Poi arriva la chitarra elettrica (Fender per devozione) e da lì
inizia la sua carriera da musicista. Ha suonato con diverse formazioni
e in diverse circostanze prima di giungere al "surreale e
romantico" incontro con Lorenzo Cosentino. Dopo qualche anno
di meticolosa osservazione tra le sue conoscenze invita gli altri
quattro diseredati per completare il quadro degli Eirene.

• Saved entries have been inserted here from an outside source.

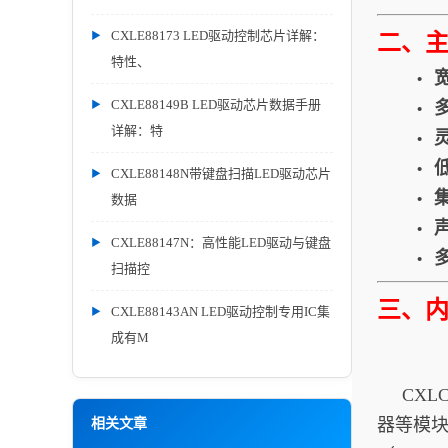
CXLE88173 LED驱动控制芯片详解：
二、
特性、
•
CXLE88149B LED驱动芯片数据手册
•
详解：特
•
•
CXLE88148N带键盘扫描LED驱动芯片
•
数据
•
CXLE88147N：高性能LED驱动与键盘
•
扫描控
三、
CXLE88143AN LED驱动控制专用IC集
成有M
CXLC
器等模块
相关文章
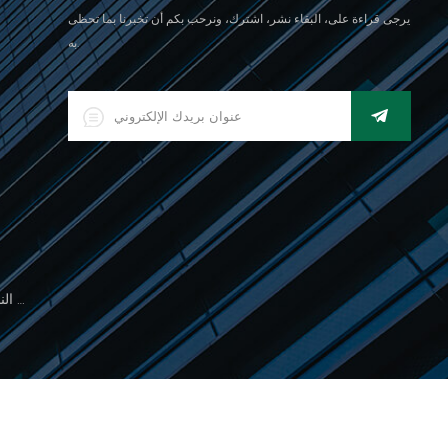
يرجى قراءة على، البقاء نشر، اشترك، ونرحب بكم أن تخبرنا بما تحظى
به.
500 جرام مقياس النخيل الإلكتروني للوزن المجوهرات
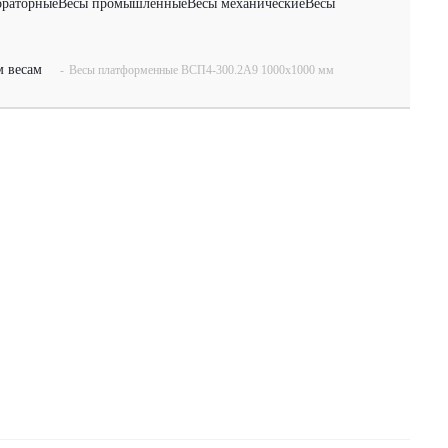
ораторные
Весы промышленные
Весы механические
Весы
 весам
-
Весы платформенные ВСП4-300.2А9 1000х1000 мм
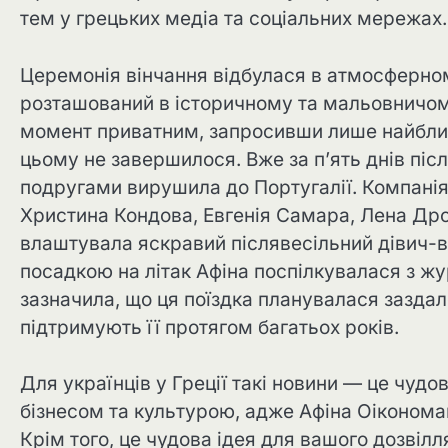
тем у грецьких медіа та соціальних мережах.
Церемонія вінчання відбулася в атмосферно
розташований в історичному та мальовничом
момент приватним, запросивши лише найближ
цьому не завершилося. Вже за п’ять днів піс
подругами вирушила до Португалії. Компанія
Христина Кондова, Евгенія Самара, Лена Дрос
влаштувала яскравий післявесільний дівич-в
посадкою на літак Афіна поспілкувалася з жу
зазначила, що ця поїздка планувалася заздале
підтримують її протягом багатьох років.
Для українців у Греції такі новини — це чуд
бізнесом та культурою, адже Афіна Оіконома
Крім того, це чудова ідея для вашого дозвіл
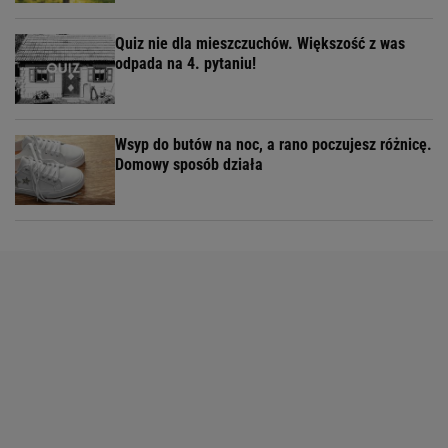
Quiz nie dla mieszczuchów. Większość z was
odpada na 4. pytaniu!
Wsyp do butów na noc, a rano poczujesz różnicę.
Domowy sposób działa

Il suo gusto nel comporre vede al primo posto tutto quello che
può diventare spettacolo, ama la ricerca del non usuale,
dei contrattempi e dei tempi che costringono il corpo a muoversi
e a danzare.
Qualche curiosità: dopo un passato con gli occhi puntati in
aria, tra Istituto Tecnico Aeronautico e voli sulla sua Riviera
delle Aci, adesso viaggia con il biglietto di ingegnere
elettronico, "obliterato nel 2005", tra i suoi elettroni e un
viscerale amore per lo studio delle fonti alternative di
energia.
I brani preferiti per il momento (che poco sanno di chitarra)
sono "I due fiumi" di Ludovico Einaudi e "Libertango"
di Astor Piazzolla.
Ama allo spasimo le "carambole lessicali" del vate Francesco
Guccini, tutto ciò che in musica celebra il sentimento
e che storce le labbra per passare da un sorriso a un pianto.